Directed by Bradley Cooper (Bernstein) and co-written alongside Eric Roth (The Postman, The Curious Case of Benjamin Button) and Will Fetters (The Lucky One, The Best of Me), A Star is Born (2018) is Bradley Cooper’s directorial debut and Lady Gaga’s (American Horror Story) first leading role. It is a romantic drama that delivers solid performances from Bradley Cooper and Lady Gaga (American Horror Story), delivers incredibly powerful songs, and utilizes sharp direction from Cooper. In order to achieve these results and surpass audiences’ expectations, Cooper and his team not only had to stay close to the ideas of the original 1937 film featuring Janet Gaynor (7th Heaven) and Fredric March (The Best Years of Our Lives) but they also had to have reason to retell the story a third time. The story is heartbreaking, heartfelt drama that is surprisingly deeper than I expected. The story has been modernized and features plenty of life lessons about love, fame, and the dangerous nature of addictions, as a result, the audience goes on a journey that keeps them entrapped from beginning to end.
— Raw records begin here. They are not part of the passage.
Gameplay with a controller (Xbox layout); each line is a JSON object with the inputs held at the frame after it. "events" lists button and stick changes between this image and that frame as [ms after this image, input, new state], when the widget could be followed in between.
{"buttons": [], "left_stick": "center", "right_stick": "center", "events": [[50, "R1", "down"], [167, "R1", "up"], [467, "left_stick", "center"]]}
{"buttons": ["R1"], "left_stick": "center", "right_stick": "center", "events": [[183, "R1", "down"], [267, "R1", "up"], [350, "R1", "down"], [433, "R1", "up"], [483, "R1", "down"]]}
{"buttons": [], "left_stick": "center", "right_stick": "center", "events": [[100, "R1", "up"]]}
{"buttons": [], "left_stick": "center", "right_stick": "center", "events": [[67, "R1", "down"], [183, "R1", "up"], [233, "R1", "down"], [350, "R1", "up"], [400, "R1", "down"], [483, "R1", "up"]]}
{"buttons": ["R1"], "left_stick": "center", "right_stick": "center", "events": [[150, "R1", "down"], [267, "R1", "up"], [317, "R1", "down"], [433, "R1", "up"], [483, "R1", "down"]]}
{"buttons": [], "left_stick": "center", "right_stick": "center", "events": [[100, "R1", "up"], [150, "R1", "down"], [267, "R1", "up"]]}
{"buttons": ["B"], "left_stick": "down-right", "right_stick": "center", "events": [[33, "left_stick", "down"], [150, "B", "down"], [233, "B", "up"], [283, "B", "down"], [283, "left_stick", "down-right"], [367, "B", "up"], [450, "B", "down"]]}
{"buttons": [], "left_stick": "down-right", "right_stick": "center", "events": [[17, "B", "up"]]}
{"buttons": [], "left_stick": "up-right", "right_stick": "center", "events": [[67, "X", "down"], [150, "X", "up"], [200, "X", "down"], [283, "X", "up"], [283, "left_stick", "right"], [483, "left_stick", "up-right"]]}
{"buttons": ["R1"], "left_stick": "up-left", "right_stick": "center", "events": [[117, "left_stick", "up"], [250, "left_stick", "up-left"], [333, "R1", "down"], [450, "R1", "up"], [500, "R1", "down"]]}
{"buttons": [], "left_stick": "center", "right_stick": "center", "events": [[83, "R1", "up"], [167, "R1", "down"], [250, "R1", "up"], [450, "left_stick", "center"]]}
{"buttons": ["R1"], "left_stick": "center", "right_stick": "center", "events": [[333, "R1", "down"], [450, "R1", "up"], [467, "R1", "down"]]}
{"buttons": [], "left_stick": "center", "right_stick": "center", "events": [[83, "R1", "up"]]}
The cast performances were solid. Bradley Cooper not only gives his best performance but also one of his most powerful performance to date. He makes you feel and sympathize with what his character is going through. Lady Gaga has always been known for being a versatile artist and her passion for acting. Now I have never been a fan of her work but her performance is absolutely breathtaking and her involvement with the soundtrack has already made history as a chart-topping bestseller. The chemistry between Cooper and Gaga is strong and you can feel their connection from their first scene together. They are accompanied by an incredible group of supporting characters, especially from Sam Elliot, who surprised me in his role as Bobby, and Andrew Dice Clay, who was funny and fitting Ally’s dad Lorenzo.
Overall, A Star is Born(2018) is a heartbreakingly heartfelt and romantic drama that is even better than its three predecessors. This is Bradley Cooper’s directorial debut, his direction is sharp and far exceeds my expectations. Cooper and Lady Gaga give their best performances and their chemistry is strong from beginning to end. All in all, while I was a bit hesitant at first, after watching this film I can now see what makes it so great. I highly recommend that you check it out If you have not already.